Talend Data Preparation concepts - Cloud

Talend Cloud Data Preparation User Guide

author
Talend Documentation Team
EnrichVersion
Cloud
EnrichProdName
Talend Cloud
task
Data Quality and Preparation > Cleansing data
EnrichPlatform
Talend Data Preparation
These definitions will help you understand the main concepts in Talend Data Preparation.
  • Dataset: A dataset holds the raw data that can be used as the raw material for one or more preparations. It is presented as a table on which you can apply recipe steps without affecting the original data. A dataset can be reused across preparations.
  • Preparation: A preparation is what links a dataset and a recipe together: it is the final outcome that you want to achieve with your data. You can export this outcome as a file or connect it to data targets. A preparation takes one dataset and applies a recipe to produce an outcome. The original dataset is never modified.

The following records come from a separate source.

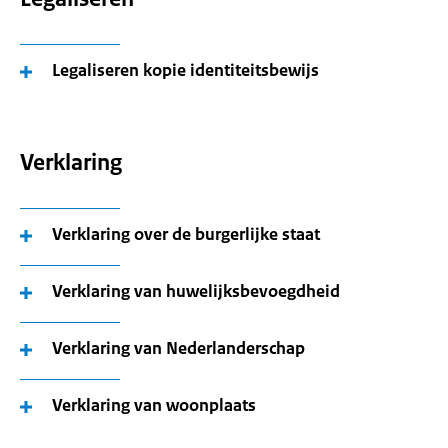
Legaliseren kopie identiteitsbewijs
Verklaring
Verklaring over de burgerlijke staat
Verklaring van huwelijksbevoegdheid
Verklaring van Nederlanderschap
Verklaring van woonplaats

  • Recipe: A recipe is literally defined as "a set of directions with a list of ingredients for making or preparing something". In Talend Data Preparation, the ingredients are the raw data, called datasets, and the directions are the set of functions applied to the dataset. Visually, the recipe is the top-down sequence of functions in the left collapsible panel. A recipe is linked to the dataset through a preparation. Every update of the recipe is automatically saved in the preparation all the time.
  • Function: A function is an action applied on a row, a column or the whole dataset such as removing empty rows. As functions are applied as part of a preparation, they do not modify the original data. Applied functions are recorded, in sequence, into recipes.